SUPPLIED RECORDS below:
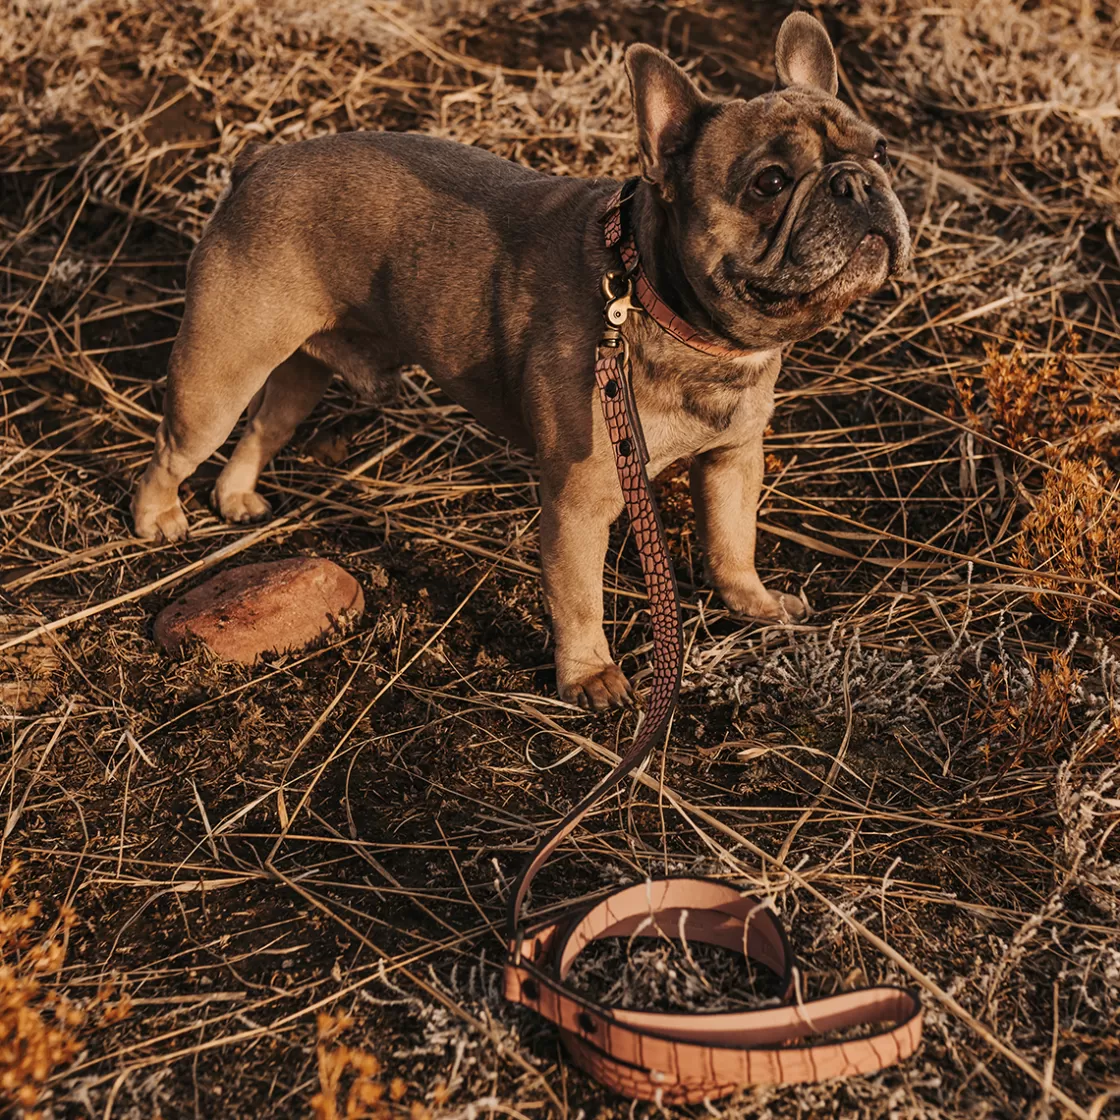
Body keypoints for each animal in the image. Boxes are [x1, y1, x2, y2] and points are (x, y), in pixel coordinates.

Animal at [133, 15, 909, 707]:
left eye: (881, 150)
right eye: (769, 183)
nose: (855, 182)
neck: (664, 306)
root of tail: (255, 164)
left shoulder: (733, 459)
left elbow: (732, 540)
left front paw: (754, 603)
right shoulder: (582, 501)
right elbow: (579, 596)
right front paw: (590, 677)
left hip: (298, 370)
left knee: (266, 426)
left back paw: (236, 496)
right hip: (220, 373)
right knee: (175, 448)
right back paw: (158, 518)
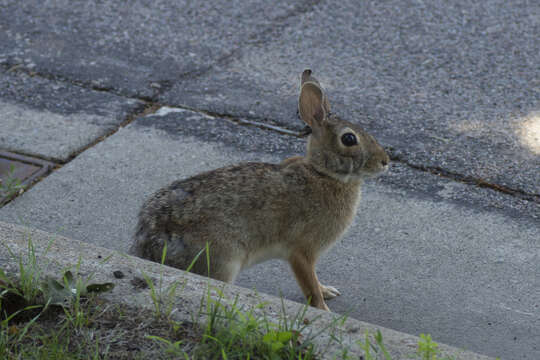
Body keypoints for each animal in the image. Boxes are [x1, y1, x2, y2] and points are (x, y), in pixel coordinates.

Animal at [133, 69, 390, 310]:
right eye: (349, 139)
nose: (385, 161)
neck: (324, 173)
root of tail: (150, 249)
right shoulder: (301, 251)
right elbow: (309, 284)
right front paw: (324, 309)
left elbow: (315, 283)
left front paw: (327, 291)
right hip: (223, 261)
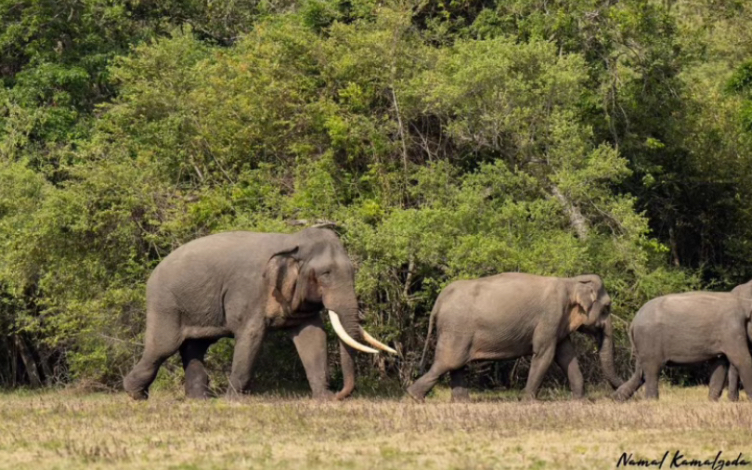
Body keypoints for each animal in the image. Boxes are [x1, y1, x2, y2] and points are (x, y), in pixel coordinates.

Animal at [123, 228, 394, 400]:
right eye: (326, 273)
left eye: (353, 271)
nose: (339, 394)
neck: (290, 241)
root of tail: (153, 272)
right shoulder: (249, 290)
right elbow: (251, 336)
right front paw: (235, 401)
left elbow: (312, 335)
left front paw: (323, 399)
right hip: (166, 304)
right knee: (163, 347)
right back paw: (136, 394)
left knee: (195, 346)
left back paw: (199, 400)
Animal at [406, 274, 624, 402]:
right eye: (607, 307)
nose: (614, 394)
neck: (570, 281)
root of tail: (439, 300)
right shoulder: (550, 316)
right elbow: (545, 354)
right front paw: (530, 402)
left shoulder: (559, 322)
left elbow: (566, 356)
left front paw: (582, 402)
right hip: (456, 328)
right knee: (448, 362)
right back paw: (415, 397)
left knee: (456, 364)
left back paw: (461, 402)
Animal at [612, 288, 752, 402]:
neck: (744, 302)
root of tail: (633, 322)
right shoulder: (731, 328)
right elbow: (742, 360)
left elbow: (720, 364)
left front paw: (712, 401)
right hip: (649, 338)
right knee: (652, 370)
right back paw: (652, 401)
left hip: (643, 344)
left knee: (640, 373)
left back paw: (617, 398)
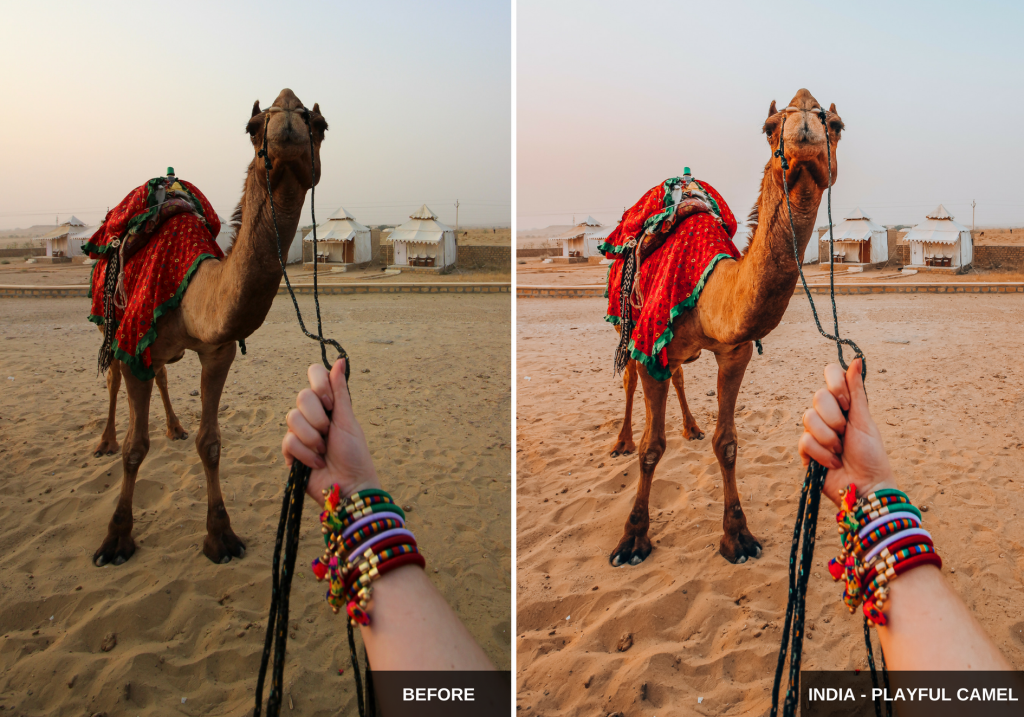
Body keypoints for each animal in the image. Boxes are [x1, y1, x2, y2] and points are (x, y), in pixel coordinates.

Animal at [93, 88, 327, 566]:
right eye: (252, 126)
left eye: (321, 124)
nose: (287, 117)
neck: (190, 294)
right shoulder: (133, 340)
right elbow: (134, 448)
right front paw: (117, 539)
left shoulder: (217, 350)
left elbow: (211, 443)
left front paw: (221, 536)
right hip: (110, 324)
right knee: (112, 379)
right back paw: (105, 440)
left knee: (162, 375)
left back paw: (175, 428)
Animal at [608, 89, 843, 567]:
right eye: (769, 127)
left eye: (836, 125)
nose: (805, 126)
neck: (708, 293)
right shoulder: (650, 341)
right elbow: (651, 448)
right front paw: (633, 539)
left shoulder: (734, 351)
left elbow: (728, 443)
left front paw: (738, 536)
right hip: (628, 324)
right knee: (628, 379)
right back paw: (621, 439)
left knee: (680, 374)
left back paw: (691, 427)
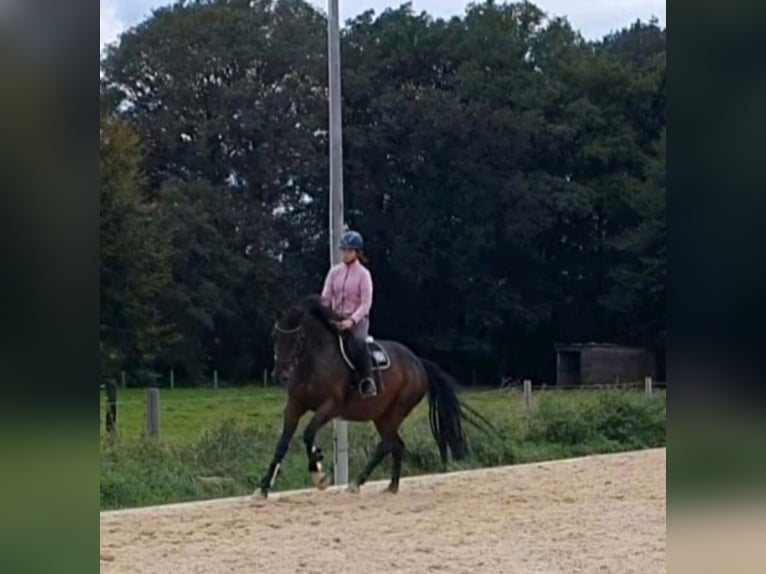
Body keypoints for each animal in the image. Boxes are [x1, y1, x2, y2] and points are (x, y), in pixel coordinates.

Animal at [258, 296, 498, 500]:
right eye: (274, 337)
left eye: (298, 338)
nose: (279, 374)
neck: (314, 361)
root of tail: (418, 362)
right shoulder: (295, 406)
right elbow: (283, 443)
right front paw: (263, 488)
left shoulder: (330, 407)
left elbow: (308, 434)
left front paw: (319, 475)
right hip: (381, 416)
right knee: (396, 445)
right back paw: (391, 486)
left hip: (396, 412)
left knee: (387, 444)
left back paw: (357, 483)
End of SUPPLIED RECORDS.
WHAT THIS TASK INVOLVES
The data above are to be repeated word for word, with any pictures left out.

REPLY
Body keypoints for each animal in the image. Boxes are [x1, y1, x2, y2] and points are (x, y), in pixel coordinates.

Animal at [133, 15, 909, 707]:
left eye: (881, 150)
right eye: (769, 183)
nose: (855, 182)
neck: (664, 306)
root of tail: (255, 164)
left shoulder: (733, 459)
left elbow: (732, 540)
left front paw: (754, 603)
right shoulder: (582, 501)
right elbow: (579, 596)
right front paw: (590, 677)
left hip: (298, 370)
left knee: (266, 426)
left back paw: (236, 496)
right hip: (220, 373)
right knee: (175, 448)
right back paw: (158, 518)
Body keypoints for each animal in the image. Boxes are [x1, y1, x2, y2] and points are (x, y), in pixel coordinates.

Animal at [133, 69, 390, 310]:
right eye: (349, 139)
nose: (385, 161)
neck: (324, 173)
root of tail: (150, 249)
right shoulder: (301, 251)
right elbow: (309, 284)
right front paw: (324, 309)
left elbow: (315, 283)
left front paw: (327, 291)
right hip: (223, 261)
Body keypoints for each animal in the image. Boxes are [x1, y1, x2, y2] and points are (x, y), in pixel coordinates.

Animal at [123, 228, 394, 400]:
right eye: (326, 273)
left eye: (353, 271)
nose: (339, 394)
neck: (290, 241)
root of tail: (153, 272)
right shoulder: (249, 290)
right elbow: (251, 336)
right front paw: (235, 401)
left elbow: (312, 335)
left front paw: (323, 399)
right hip: (166, 304)
right knee: (163, 347)
right back paw: (136, 394)
left knee: (195, 346)
left back paw: (199, 400)
Animal at [406, 274, 624, 402]:
right eye: (607, 307)
nose: (614, 394)
neck: (570, 281)
root of tail: (439, 300)
right shoulder: (550, 316)
right elbow: (545, 354)
right front paw: (530, 402)
left shoulder: (559, 322)
left elbow: (566, 356)
left front paw: (582, 402)
right hip: (456, 328)
right knee: (448, 362)
right back paw: (415, 397)
left knee: (456, 364)
left back paw: (461, 402)
Animal at [612, 288, 752, 402]:
neck: (744, 302)
root of tail: (633, 322)
right shoulder: (731, 328)
right elbow: (742, 360)
left elbow: (720, 364)
left front paw: (712, 401)
right hip: (649, 338)
right knee: (652, 370)
right back paw: (652, 401)
left hip: (643, 344)
left knee: (640, 373)
left back paw: (617, 398)
Body keypoints for each animal in the image. Boxes are [x1, y1, x2, y2] and points are (x, y), in pixel coordinates.

Animal at [93, 88, 327, 566]:
right eye: (252, 126)
left eye: (321, 124)
nose: (287, 117)
neck: (190, 294)
right shoulder: (133, 340)
right elbow: (134, 448)
right front paw: (117, 539)
left shoulder: (217, 350)
left elbow: (211, 443)
left front paw: (221, 536)
right hip: (110, 324)
right knee: (112, 379)
right back paw: (105, 440)
left knee: (162, 375)
left back paw: (175, 428)
Animal at [608, 89, 843, 567]:
right eye: (769, 127)
left eye: (836, 125)
nose: (805, 126)
neck: (708, 293)
right shoulder: (650, 341)
right elbow: (651, 448)
right front paw: (633, 539)
left shoulder: (734, 351)
left elbow: (728, 443)
left front paw: (738, 536)
right hip: (628, 324)
right knee: (628, 379)
right back paw: (621, 439)
left knee: (680, 374)
left back paw: (691, 427)
Body keypoints for each animal in the image. Boxes are [x1, y1, x2, y2] and points are (x, y), in pixel coordinates.

Animal at [258, 296, 498, 500]:
right eye: (274, 337)
left eye: (298, 338)
nose: (279, 374)
neck: (314, 361)
root of tail: (418, 362)
right shoulder: (295, 406)
right elbow: (283, 443)
right front paw: (263, 488)
left shoulder: (330, 407)
left elbow: (308, 434)
left front paw: (319, 475)
right hip: (381, 416)
right knee: (396, 445)
right back paw: (391, 486)
left hip: (396, 412)
left knee: (387, 444)
left back paw: (357, 483)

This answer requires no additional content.